Rep. DeFazio offers alternate plan for projected surpluses

Visiting Sweet Home last week, U.S. Rep. Peter DeFazio said that President Bush is taking a surplus prediction and proposing tax cuts, with persons at the top receiving more than half of the benefits from the cut.

“What he’s proposing is based on (the most optimistic) predictions,” Rep. DeFazio said. Baseline surplus projections by the Congressional Budget Office would not leave enough room for the proposed tax cuts without running a deficit. The most pessimistic projections are deficits and no room at all for a tax cut.

The projections range from a $100 billion deficit to a trillion dollar surplus, Re. DeFazio said. If economists were good at making the predictions, “they wouldn’t be working for a government check.”

In the last 20 years, projections were accurate only two years, 1986 and 1989.

With additions to President Bush’s $1.6 trillion tax cut, Rep. DeFazio said, the true cost would be $2.6 trillion. Among those additional costs are making a small part of he cut retroactive, extending a number of expiring tax credits and additional interest payments from paying the down the debt slower.

In the tax cut, the middle 20 percent income group would receive an average cut of $509, 8.4 percent of the tax cut. The top 1 percent would receive $54,480 in cuts, 45 percent of the total cut.

“I think we ought to take a more cautious approach,” Rep. DeFazio said. DeFazio is proposing dividing non-Social Security and non-Medicare surpluses into thirds. A third would be used for debt reduction. A third would go to a tax cut targeted toward those without means, and a third would be aimed at future spending needs. If the projected surpluses materialize, the proposal would provide approximately $900 billion in each area.

“We will be very vigorously having this debate in the coming months,” Rep. DeFazio said. Once Congress has the president’s proposal for military spending, it will have a better picture of President Bush’s plan.

Rep. DeFazio also addressed deregulation of power utilities, the shortage in California and the rising cost of energy.

“I opposed deregulation,” Rep. DeFazio said. “Unfortunately, I was more right than I could have predicted.”

Electricity shortages and the high cost of power is going to crash California’s economy and put hundreds of businesses out of business, Rep. DeFazio said. Now, the problems are coming to the Northwest because of the drought and the Bonneville Power Administration cannot afford to buy additional power. As a result, the BPA is looking at large increases on Oct. 1 “unless the government takes action to control the wholesale price.”

President Bush has appointed a man to head the Energy Commission who is unwilling to investigate price gouging by power companies, five or six companies that are making large profits on deregulation.

“It’s one of the boldest sorts of fraud I’ve seen in a long time,” Rep. DeFazio said. A few businesses are profiting at the expense of others. Rep. DeFazio is awaiting the outcry.

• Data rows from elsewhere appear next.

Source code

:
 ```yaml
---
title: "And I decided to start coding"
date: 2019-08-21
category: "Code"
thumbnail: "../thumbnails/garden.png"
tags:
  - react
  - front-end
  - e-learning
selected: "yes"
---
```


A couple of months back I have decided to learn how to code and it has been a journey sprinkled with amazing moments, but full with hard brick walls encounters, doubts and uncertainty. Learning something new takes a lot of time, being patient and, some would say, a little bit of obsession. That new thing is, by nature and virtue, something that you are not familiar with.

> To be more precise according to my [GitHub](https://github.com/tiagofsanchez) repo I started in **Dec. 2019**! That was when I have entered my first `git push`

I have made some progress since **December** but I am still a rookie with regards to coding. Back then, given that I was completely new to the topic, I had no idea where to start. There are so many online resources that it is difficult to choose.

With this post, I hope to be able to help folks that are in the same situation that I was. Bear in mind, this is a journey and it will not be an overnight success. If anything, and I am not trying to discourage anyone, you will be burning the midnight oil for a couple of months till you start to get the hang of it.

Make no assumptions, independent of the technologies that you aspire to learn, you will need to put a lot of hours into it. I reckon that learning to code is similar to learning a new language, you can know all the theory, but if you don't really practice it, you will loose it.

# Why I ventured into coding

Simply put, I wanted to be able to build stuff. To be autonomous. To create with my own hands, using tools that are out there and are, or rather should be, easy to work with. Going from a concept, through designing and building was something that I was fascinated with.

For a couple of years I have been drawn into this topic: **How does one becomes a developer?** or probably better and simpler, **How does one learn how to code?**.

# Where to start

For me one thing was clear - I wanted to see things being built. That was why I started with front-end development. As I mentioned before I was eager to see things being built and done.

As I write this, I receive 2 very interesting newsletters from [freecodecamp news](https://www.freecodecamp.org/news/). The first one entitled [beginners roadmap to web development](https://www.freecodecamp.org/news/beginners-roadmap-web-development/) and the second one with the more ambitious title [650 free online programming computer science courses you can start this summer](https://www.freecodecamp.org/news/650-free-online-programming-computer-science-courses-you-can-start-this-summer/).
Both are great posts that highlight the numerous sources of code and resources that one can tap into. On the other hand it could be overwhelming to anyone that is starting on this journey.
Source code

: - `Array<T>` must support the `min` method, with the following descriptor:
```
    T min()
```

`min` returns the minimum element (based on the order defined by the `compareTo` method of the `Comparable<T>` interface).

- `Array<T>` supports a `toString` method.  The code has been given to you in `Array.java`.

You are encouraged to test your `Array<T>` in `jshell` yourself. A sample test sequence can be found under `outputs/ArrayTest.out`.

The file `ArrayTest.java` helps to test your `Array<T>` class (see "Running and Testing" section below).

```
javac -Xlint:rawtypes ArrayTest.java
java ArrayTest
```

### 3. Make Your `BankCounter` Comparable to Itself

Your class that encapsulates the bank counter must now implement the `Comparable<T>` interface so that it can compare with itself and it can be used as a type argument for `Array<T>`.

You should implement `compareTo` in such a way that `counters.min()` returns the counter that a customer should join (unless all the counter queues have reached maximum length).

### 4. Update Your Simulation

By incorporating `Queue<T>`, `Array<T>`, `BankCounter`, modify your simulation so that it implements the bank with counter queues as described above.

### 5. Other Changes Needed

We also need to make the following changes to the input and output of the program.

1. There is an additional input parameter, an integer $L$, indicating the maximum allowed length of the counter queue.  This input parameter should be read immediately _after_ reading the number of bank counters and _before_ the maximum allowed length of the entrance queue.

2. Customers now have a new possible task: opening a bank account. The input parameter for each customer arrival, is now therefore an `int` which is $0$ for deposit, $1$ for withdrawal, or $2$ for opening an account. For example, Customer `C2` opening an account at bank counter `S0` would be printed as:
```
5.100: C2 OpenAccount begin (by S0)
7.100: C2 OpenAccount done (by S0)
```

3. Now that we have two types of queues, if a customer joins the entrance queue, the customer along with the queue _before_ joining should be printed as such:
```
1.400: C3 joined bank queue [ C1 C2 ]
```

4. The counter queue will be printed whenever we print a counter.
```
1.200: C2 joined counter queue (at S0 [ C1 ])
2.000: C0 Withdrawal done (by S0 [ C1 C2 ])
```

All of the electricity used in California just a couple of years ago sold for $7 billion. Use has increased only by 4 percent in that time, but this year, that power will cost $27 billion.

“There’s increasing market manipulation in California,” Rep. DeFazio said. The state was using only 60 percent of its generation when the lights went out last winter.

“There were a lot of generation plants that were just shut down,” Rep. DeFazio said. The lights are going out again this summer, no matter what.

In a deregulated market, “you have no duty to keep the lights on,” Rep. DeFazio said. To keep the market stable, it needs about 15 percent extra power.

“The whole point is deregulation doesn’t work,” Rep. DeFazio said. “We don’t need it.”

The Northwest had the cheapest power in the states, and the United States had the cheapest power in the world, Rep. DeFazio said. “It worked really well for 60 years until Congress deregulated in 1992.”

Rep. DeFazio visited the Oregon Capitol to lobby against deregulation in Oregon. Oregon legislators are considering plans to delay deregulation, which is to take effect in October.

Nationally, “regulation has become like a dirty word,” Rep. DeFazio said. Right now, the national government is not looking hard at the issue, but “I think this summer, if there’s a heat wave in the Midwest or the Northeast, it’ll get their attention.”

Rep. DeFazio is working on a bill to reregulate the industry. He also is looking for an attorney to possibly start a lawsuit because prices were “unjust and unreasonable.”